Лера задумалась. Опустила голову. И спросила:
— Не появляются ли у тебя, папа, кое-какие черты Сальери?
— Я вижу, что балабановщина успешно проникла и в нашу семью! Я терплю твои дерзости только потому, что терпеть — это удел отцов… Не забывай только, что я приехал в этот город из-за тебя!
— Это, наверно, было ошибкой.
Николай Николаевич вынул платок, стал медленно разворачивать его. Вытер лоб и глаза. Потом медленно свернул и опустил обратно в карман.
— А чтобы превратиться в Сальери, — так же медленно произнес он, — необходим рядом Моцарт, которого я пока что не вижу.
— Но боишься увидеть.
— Я боюсь за судьбу вверенного мне коллектива, который я постепенно стал превращать из ТЮЗа в театр!
— Этот город славился…
— Металлургическим заводом, курортом и ТЮЗом! Это строчка из туристского справочника, а не из театральной энциклопедии.
— Я слышала, как Иван Максимович сказал: «Мы — страна ТЮЗов». Мне понравились эти слова.
— Ты уже цитируешь Ивана Максимовича?
— Он добрый человек.
— «Добрый человек», «замечательный парень»… Этими словами притупили мою профессиональную бдительность. И я допустил самодеятельные репетиции в присутствии всей труппы. И знаменитые балабановские «реставрации»… Сегодняшний провал послужил для меня сигналом! Отныне с дилетантством будет покончено. Я — главный режиссер театра. И «замечательному парню» придется с этим считаться. Как бы Зина Балабанова ни выдвигала его в Моцарты! Кстати, у него с ней роман?

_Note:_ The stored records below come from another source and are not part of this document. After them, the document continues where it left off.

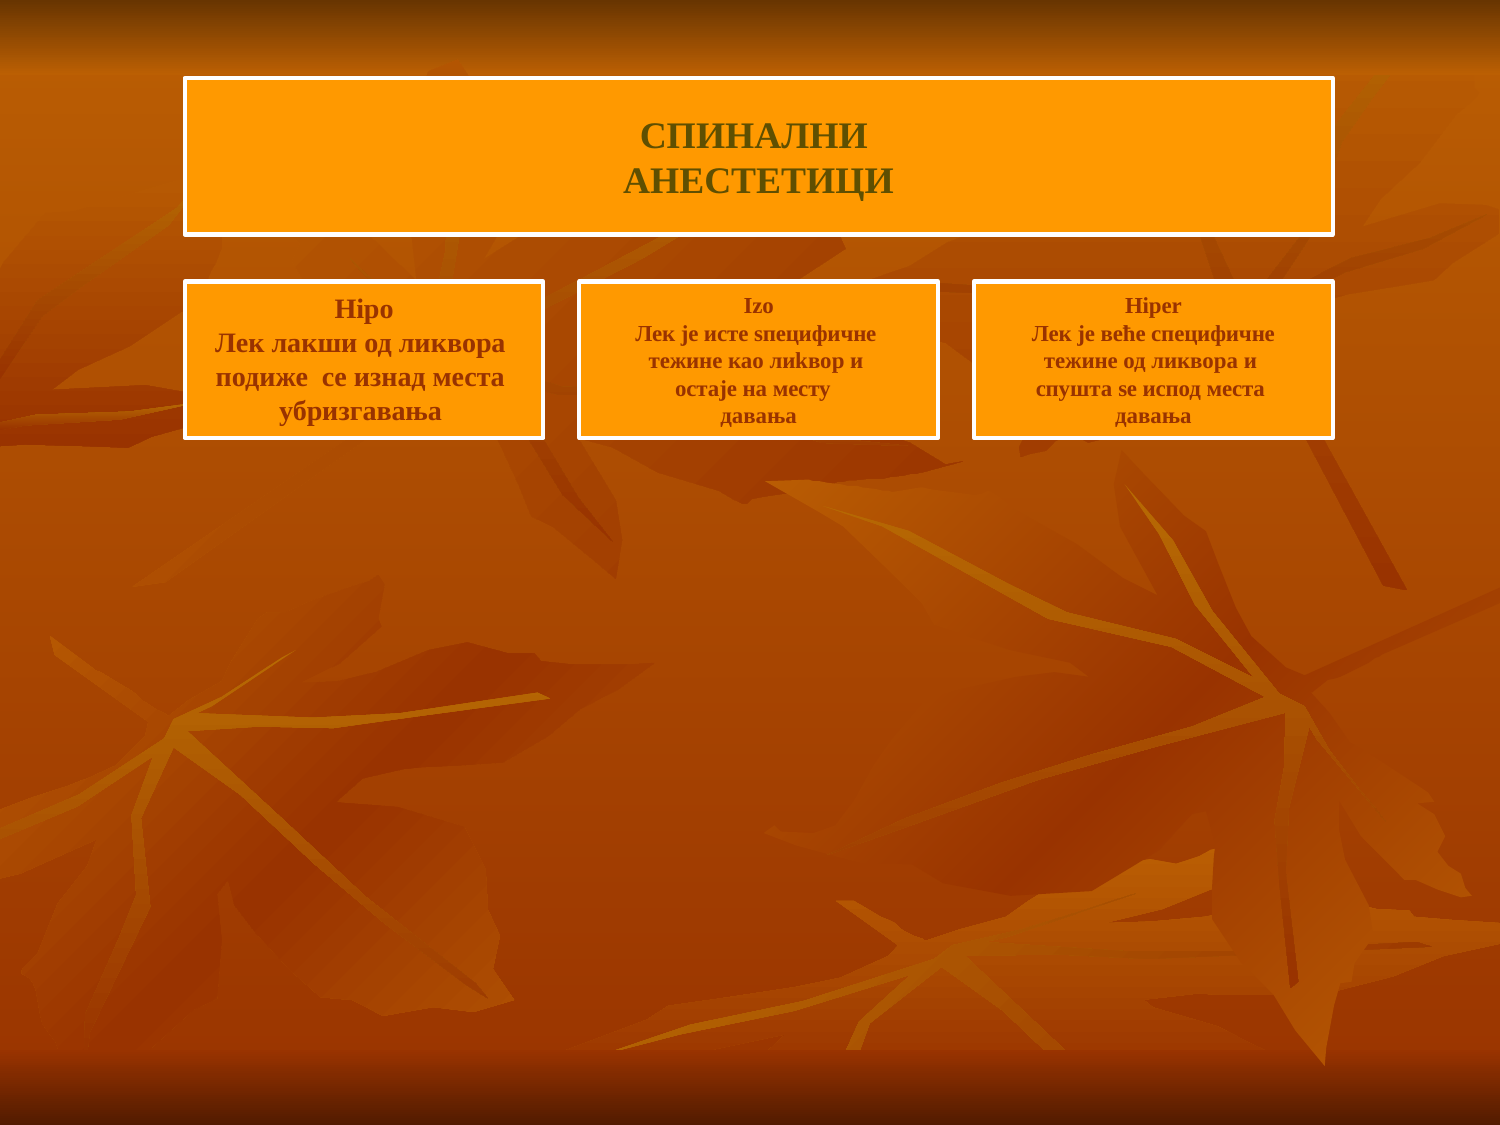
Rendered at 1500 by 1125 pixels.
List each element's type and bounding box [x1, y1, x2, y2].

text_box [40, 77, 1477, 1049]
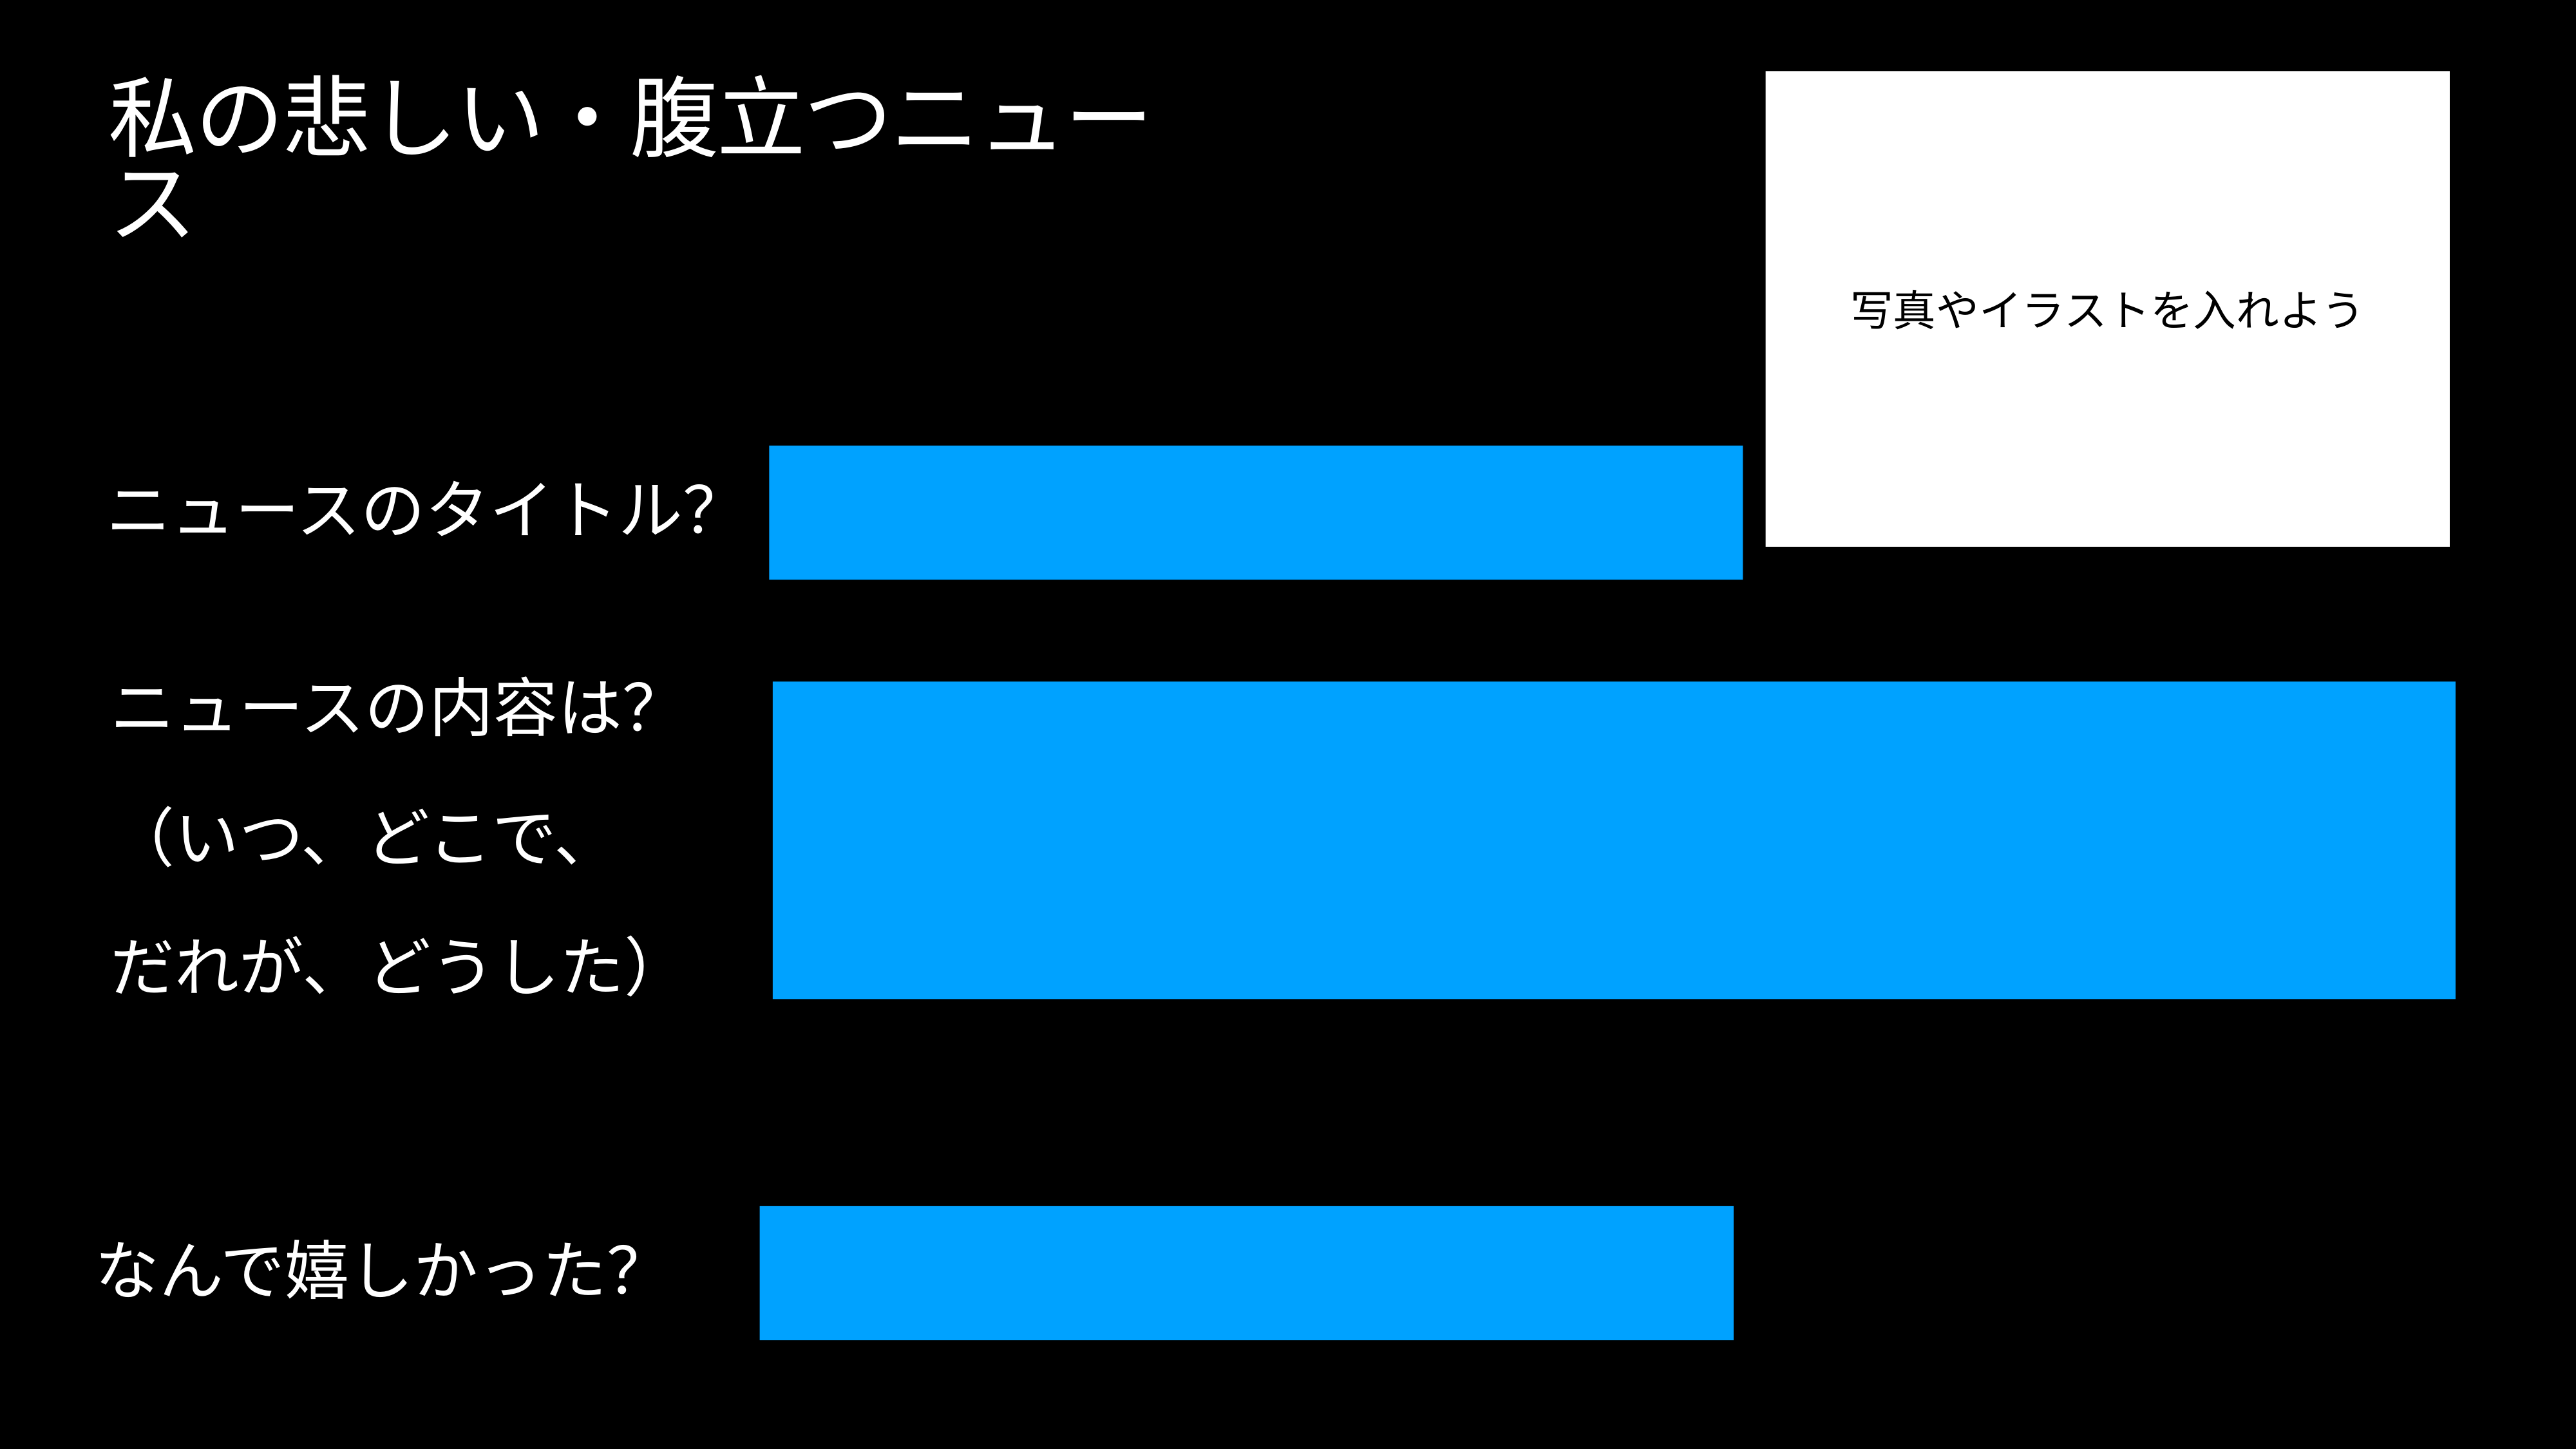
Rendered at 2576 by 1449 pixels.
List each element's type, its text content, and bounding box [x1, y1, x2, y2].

text_box [759, 1206, 1734, 1341]
text_box ニュースのタイトル？ [101, 472, 753, 553]
title 私の悲しい・腹立つニュース [102, 92, 1240, 243]
text_box [769, 445, 1743, 580]
text_box ニュースの内容は？ （いつ、どこで、 だれが、どうした） [105, 670, 695, 1010]
text_box [772, 681, 2456, 999]
text_box なんで嬉しかった？ [90, 1233, 677, 1314]
text_box 写真やイラストを入れよう [1765, 71, 2450, 547]
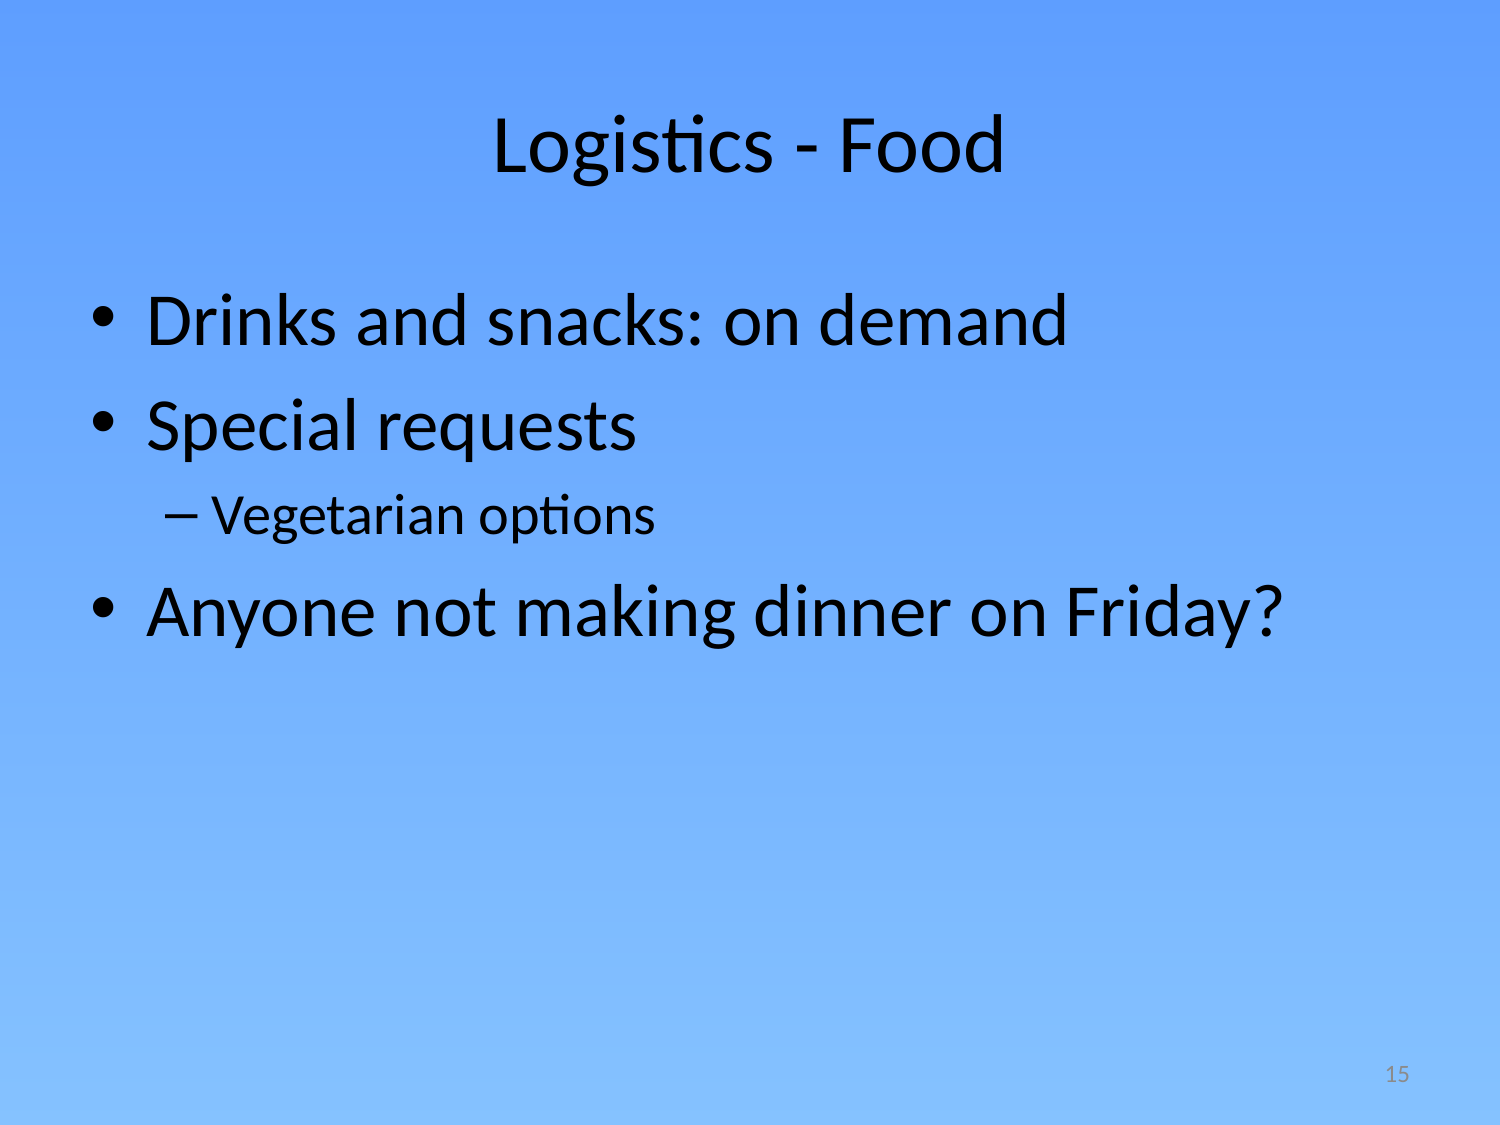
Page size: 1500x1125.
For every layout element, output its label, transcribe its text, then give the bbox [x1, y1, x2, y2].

title Logistics - Food [74, 44, 1426, 233]
slide_number 15 [1074, 1042, 1425, 1103]
list Drinks and snacks: on demand Special requests Vegetarian options Anyone not making dinner on Friday? [74, 262, 1426, 1006]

— У него с ней романа не может быть.
— Откуда ты знаешь?
— Потому что роман у него со мной.
Николай Николаевич испытующим взглядом проверил, не шутка ли это. Когда дочь изменяла своей полушутливой манере, он настораживался. Сейчас она была абсолютно серьезна.
Николай Николаевич поправил манжеты, которые были в полном порядке.
— Так вот почему ты присутствуешь на всех репетициях?
— На которых ты не был ни разу…
— Я уже подозревал, что ты собираешься участвовать в этом спектакле.